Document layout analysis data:

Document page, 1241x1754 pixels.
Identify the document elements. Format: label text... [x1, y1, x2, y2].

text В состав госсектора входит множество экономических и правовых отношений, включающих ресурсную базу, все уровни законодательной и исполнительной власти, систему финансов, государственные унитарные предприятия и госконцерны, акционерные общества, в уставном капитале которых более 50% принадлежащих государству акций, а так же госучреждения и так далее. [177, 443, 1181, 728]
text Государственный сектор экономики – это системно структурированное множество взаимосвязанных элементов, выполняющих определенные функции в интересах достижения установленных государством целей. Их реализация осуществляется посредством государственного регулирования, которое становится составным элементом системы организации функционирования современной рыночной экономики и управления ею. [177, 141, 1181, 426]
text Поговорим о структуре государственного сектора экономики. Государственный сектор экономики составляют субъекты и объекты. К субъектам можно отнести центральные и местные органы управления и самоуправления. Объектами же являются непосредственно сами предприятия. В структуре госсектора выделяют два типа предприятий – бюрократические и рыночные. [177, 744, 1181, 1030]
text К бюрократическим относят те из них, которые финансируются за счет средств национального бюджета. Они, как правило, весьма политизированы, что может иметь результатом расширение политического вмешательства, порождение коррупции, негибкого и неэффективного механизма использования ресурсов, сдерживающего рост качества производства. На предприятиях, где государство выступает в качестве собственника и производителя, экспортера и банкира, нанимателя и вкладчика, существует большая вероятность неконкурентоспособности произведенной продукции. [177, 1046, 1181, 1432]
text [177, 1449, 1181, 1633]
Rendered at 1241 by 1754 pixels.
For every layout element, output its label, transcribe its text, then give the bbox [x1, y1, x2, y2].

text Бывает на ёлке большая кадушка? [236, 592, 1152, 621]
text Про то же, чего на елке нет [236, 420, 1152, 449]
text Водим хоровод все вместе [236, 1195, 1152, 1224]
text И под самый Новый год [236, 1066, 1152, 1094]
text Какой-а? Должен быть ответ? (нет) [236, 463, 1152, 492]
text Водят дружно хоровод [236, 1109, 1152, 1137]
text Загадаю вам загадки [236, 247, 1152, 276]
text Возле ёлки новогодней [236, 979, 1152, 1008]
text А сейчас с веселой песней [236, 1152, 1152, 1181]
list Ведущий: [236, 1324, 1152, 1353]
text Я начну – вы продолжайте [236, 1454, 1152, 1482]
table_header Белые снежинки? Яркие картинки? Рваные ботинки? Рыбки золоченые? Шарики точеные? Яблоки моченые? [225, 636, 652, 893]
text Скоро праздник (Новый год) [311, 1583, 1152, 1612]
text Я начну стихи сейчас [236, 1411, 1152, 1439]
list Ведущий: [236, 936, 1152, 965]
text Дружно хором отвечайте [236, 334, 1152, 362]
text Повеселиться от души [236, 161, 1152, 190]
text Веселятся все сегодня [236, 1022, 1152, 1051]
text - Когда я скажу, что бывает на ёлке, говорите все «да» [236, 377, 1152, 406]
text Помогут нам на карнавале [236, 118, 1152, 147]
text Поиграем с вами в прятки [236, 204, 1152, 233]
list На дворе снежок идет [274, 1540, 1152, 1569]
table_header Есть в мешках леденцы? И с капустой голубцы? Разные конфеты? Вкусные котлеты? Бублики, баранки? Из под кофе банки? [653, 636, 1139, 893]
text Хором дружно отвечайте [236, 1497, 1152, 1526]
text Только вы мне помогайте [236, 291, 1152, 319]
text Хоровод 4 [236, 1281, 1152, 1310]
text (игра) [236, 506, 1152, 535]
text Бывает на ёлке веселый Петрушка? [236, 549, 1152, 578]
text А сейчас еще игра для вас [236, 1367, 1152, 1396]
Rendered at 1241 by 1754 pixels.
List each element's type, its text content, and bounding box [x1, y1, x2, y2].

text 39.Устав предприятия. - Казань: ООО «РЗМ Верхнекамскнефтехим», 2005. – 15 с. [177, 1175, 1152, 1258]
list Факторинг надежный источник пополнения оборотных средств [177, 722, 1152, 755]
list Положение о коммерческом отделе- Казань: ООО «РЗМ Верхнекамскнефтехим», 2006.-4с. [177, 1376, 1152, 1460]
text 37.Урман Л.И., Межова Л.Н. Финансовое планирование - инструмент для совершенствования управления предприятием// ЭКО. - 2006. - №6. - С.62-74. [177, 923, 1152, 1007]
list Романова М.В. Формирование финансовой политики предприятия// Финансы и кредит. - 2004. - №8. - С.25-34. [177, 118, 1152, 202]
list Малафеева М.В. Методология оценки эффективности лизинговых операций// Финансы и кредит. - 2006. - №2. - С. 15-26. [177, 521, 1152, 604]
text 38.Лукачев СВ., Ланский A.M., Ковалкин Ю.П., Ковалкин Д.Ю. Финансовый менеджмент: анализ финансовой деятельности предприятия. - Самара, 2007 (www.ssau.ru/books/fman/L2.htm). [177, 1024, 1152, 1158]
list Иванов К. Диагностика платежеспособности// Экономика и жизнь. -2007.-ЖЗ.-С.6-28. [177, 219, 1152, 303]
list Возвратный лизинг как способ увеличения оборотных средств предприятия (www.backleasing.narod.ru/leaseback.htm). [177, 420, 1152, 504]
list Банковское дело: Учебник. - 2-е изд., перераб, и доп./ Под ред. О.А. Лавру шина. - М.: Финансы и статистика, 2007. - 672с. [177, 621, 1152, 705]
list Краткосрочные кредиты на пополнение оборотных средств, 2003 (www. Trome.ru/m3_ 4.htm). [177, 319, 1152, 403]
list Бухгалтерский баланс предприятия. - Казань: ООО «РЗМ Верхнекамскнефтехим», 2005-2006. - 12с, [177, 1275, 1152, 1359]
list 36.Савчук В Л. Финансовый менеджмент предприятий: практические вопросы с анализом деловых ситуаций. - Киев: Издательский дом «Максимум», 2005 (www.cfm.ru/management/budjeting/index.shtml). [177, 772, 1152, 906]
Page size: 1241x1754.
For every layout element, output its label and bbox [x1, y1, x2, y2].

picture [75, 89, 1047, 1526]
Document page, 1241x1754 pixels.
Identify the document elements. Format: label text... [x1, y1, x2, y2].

Task brief
Word for word, copy every entry.

Solved problem
Document page, 1241x1754 pixels.
Identify the document elements. Format: label text... [x1, y1, x2, y2].

text В состав госсектора входит множество экономических и правовых отношений, включающих ресурсную базу, все уровни законодательной и исполнительной власти, систему финансов, государственные унитарные предприятия и госконцерны, акционерные общества, в уставном капитале которых более 50% принадлежащих государству акций, а так же госучреждения и так далее. [177, 443, 1181, 728]
text Государственный сектор экономики – это системно структурированное множество взаимосвязанных элементов, выполняющих определенные функции в интересах достижения установленных государством целей. Их реализация осуществляется посредством государственного регулирования, которое становится составным элементом системы организации функционирования современной рыночной экономики и управления ею. [177, 141, 1181, 426]
text Поговорим о структуре государственного сектора экономики. Государственный сектор экономики составляют субъекты и объекты. К субъектам можно отнести центральные и местные органы управления и самоуправления. Объектами же являются непосредственно сами предприятия. В структуре госсектора выделяют два типа предприятий – бюрократические и рыночные. [177, 744, 1181, 1030]
text К бюрократическим относят те из них, которые финансируются за счет средств национального бюджета. Они, как правило, весьма политизированы, что может иметь результатом расширение политического вмешательства, порождение коррупции, негибкого и неэффективного механизма использования ресурсов, сдерживающего рост качества производства. На предприятиях, где государство выступает в качестве собственника и производителя, экспортера и банкира, нанимателя и вкладчика, существует большая вероятность неконкурентоспособности произведенной продукции. [177, 1046, 1181, 1432]
text [177, 1449, 1181, 1633]
Rendered at 1241 by 1754 pixels.
For every layout element, output its label, transcribe its text, then give the bbox [x1, y1, x2, y2].

text Бывает на ёлке большая кадушка? [236, 592, 1152, 621]
text Про то же, чего на елке нет [236, 420, 1152, 449]
text Водим хоровод все вместе [236, 1195, 1152, 1224]
text И под самый Новый год [236, 1066, 1152, 1094]
text Какой-а? Должен быть ответ? (нет) [236, 463, 1152, 492]
text Водят дружно хоровод [236, 1109, 1152, 1137]
text Загадаю вам загадки [236, 247, 1152, 276]
text Возле ёлки новогодней [236, 979, 1152, 1008]
text А сейчас с веселой песней [236, 1152, 1152, 1181]
list Ведущий: [236, 1324, 1152, 1353]
text Я начну – вы продолжайте [236, 1454, 1152, 1482]
table_header Белые снежинки? Яркие картинки? Рваные ботинки? Рыбки золоченые? Шарики точеные? Яблоки моченые? [225, 636, 652, 893]
text Скоро праздник (Новый год) [311, 1583, 1152, 1612]
text Я начну стихи сейчас [236, 1411, 1152, 1439]
list Ведущий: [236, 936, 1152, 965]
text Дружно хором отвечайте [236, 334, 1152, 362]
text Повеселиться от души [236, 161, 1152, 190]
text Веселятся все сегодня [236, 1022, 1152, 1051]
text - Когда я скажу, что бывает на ёлке, говорите все «да» [236, 377, 1152, 406]
text Помогут нам на карнавале [236, 118, 1152, 147]
text Поиграем с вами в прятки [236, 204, 1152, 233]
list На дворе снежок идет [274, 1540, 1152, 1569]
table_header Есть в мешках леденцы? И с капустой голубцы? Разные конфеты? Вкусные котлеты? Бублики, баранки? Из под кофе банки? [653, 636, 1139, 893]
text Хором дружно отвечайте [236, 1497, 1152, 1526]
text Только вы мне помогайте [236, 291, 1152, 319]
text Хоровод 4 [236, 1281, 1152, 1310]
text (игра) [236, 506, 1152, 535]
text Бывает на ёлке веселый Петрушка? [236, 549, 1152, 578]
text А сейчас еще игра для вас [236, 1367, 1152, 1396]
Rendered at 1241 by 1754 pixels.
List each element's type, its text content, and bounding box [x1, y1, x2, y2].

text 39.Устав предприятия. - Казань: ООО «РЗМ Верхнекамскнефтехим», 2005. – 15 с. [177, 1175, 1152, 1258]
list Факторинг надежный источник пополнения оборотных средств [177, 722, 1152, 755]
list Положение о коммерческом отделе- Казань: ООО «РЗМ Верхнекамскнефтехим», 2006.-4с. [177, 1376, 1152, 1460]
text 37.Урман Л.И., Межова Л.Н. Финансовое планирование - инструмент для совершенствования управления предприятием// ЭКО. - 2006. - №6. - С.62-74. [177, 923, 1152, 1007]
list Романова М.В. Формирование финансовой политики предприятия// Финансы и кредит. - 2004. - №8. - С.25-34. [177, 118, 1152, 202]
list Малафеева М.В. Методология оценки эффективности лизинговых операций// Финансы и кредит. - 2006. - №2. - С. 15-26. [177, 521, 1152, 604]
text 38.Лукачев СВ., Ланский A.M., Ковалкин Ю.П., Ковалкин Д.Ю. Финансовый менеджмент: анализ финансовой деятельности предприятия. - Самара, 2007 (www.ssau.ru/books/fman/L2.htm). [177, 1024, 1152, 1158]
list Иванов К. Диагностика платежеспособности// Экономика и жизнь. -2007.-ЖЗ.-С.6-28. [177, 219, 1152, 303]
list Возвратный лизинг как способ увеличения оборотных средств предприятия (www.backleasing.narod.ru/leaseback.htm). [177, 420, 1152, 504]
list Банковское дело: Учебник. - 2-е изд., перераб, и доп./ Под ред. О.А. Лавру шина. - М.: Финансы и статистика, 2007. - 672с. [177, 621, 1152, 705]
list Краткосрочные кредиты на пополнение оборотных средств, 2003 (www. Trome.ru/m3_ 4.htm). [177, 319, 1152, 403]
list Бухгалтерский баланс предприятия. - Казань: ООО «РЗМ Верхнекамскнефтехим», 2005-2006. - 12с, [177, 1275, 1152, 1359]
list 36.Савчук В Л. Финансовый менеджмент предприятий: практические вопросы с анализом деловых ситуаций. - Киев: Издательский дом «Максимум», 2005 (www.cfm.ru/management/budjeting/index.shtml). [177, 772, 1152, 906]
Page size: 1241x1754.
For every layout element, output its label and bbox [x1, y1, x2, y2].

picture [75, 89, 1047, 1526]
Document page, 1241x1754 pixels.
Identify the document elements. Format: label text... [x1, y1, x2, y2].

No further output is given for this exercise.